I’d love for this week’s training advice to be super motivational and make you want to tear the gym up tomorrow. Truth is, I’m rarely that guy. However, after doing a little reading this past weekend I was inspired to share why tomorrow’s training session is still very important, regardless of whether you’re tearing it up or not.
First, in this month’s The Dragon Times issue coach Zach Even-Esh wrote an article called “Don’t Fear the Work, Embrace It”. I’ve loved Zach’s stuff for years. He’s super motivational, has great ideas and energy. In the article he warns “If you’re not careful…. You’ll catch yourself making up lame excuses for missing the gym or why you can’t work out like you used to. One excuse will lead to another. One day quickly becomes one year…. You know that voice in your head that finds his way into your thoughts, telling you that it’s OK to skip today’s training, that you’ll train tomorrow and work extra hard, right?” We’ve all felt this way about any number of things in our lives. It could be diet, the gym, your work, even cleaning out your garage. It’s never easy but you have to start somewhere and even just STAY THERE at worst case, which is a great segue to the next idea.
Dan John, in his book Intervention, and I love this, says in reference to simple, basic training, “So, you may ask, is this enough? Over time…. yes! Yes, you can do more, but you want to be able to do it day in, day out – literally year in and year out.”
To me this is the essence of the The 80% Rule. Zach wants you to get your butt in the gym and quit making excuses. Dan wants you there too with the understanding that some days are going to be “punch the clock workouts”. The important thing being you are training the mind to form a new habit of no excuses while the body will adapt over time. Sometimes punching the clock is just the ticket to sustainability and longevity.

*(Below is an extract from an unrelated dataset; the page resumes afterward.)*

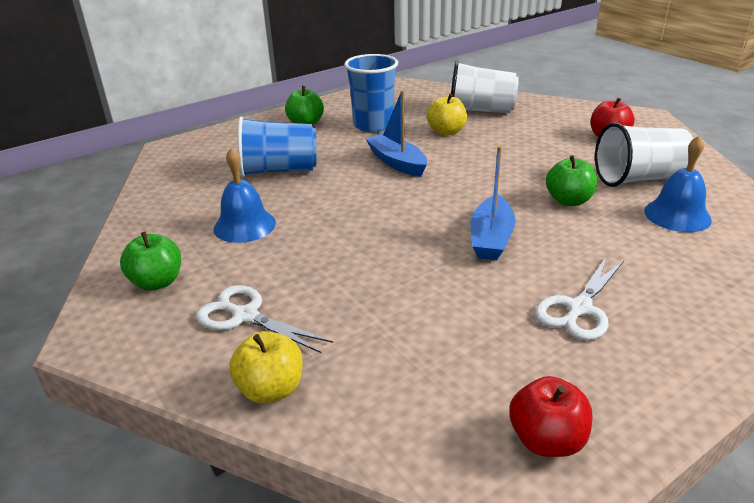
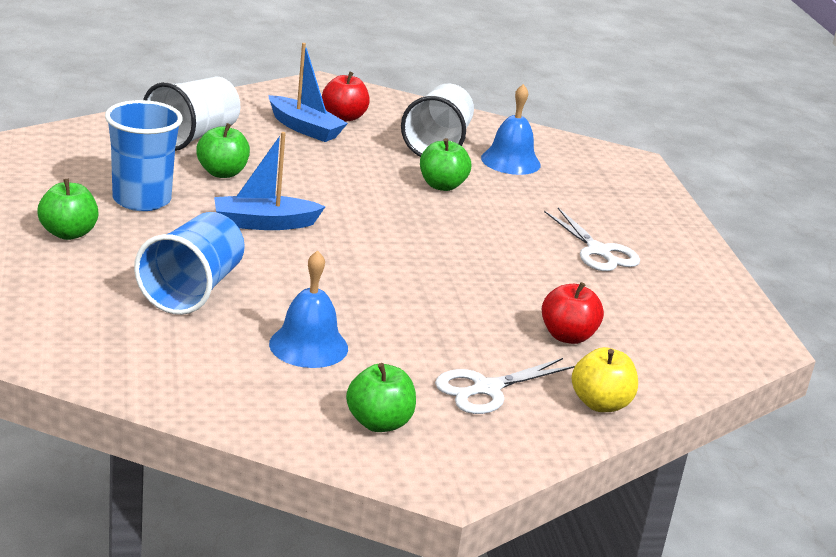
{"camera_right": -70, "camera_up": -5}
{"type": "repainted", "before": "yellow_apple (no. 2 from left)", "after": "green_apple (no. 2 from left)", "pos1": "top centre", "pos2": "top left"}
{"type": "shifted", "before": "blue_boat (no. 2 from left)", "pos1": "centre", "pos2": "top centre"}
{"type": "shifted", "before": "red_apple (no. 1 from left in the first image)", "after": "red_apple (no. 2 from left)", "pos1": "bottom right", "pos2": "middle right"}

Now, this ain’t fancy. It will work most of the time for most people. Sure there are special situations and circumstances, including deadlines or having an inferior training program in the first place. That however has been covered in volumes of books for like, ever and is a discussion for another time. However, with the right way to train, for Joe Average, like most of are, this is the ticket. I don’t know that I’m a quotable guy but in keeping with the theme, try this one on:
“Nary a single training day will determine your long term training success, but consistency over time will be the determining factor.”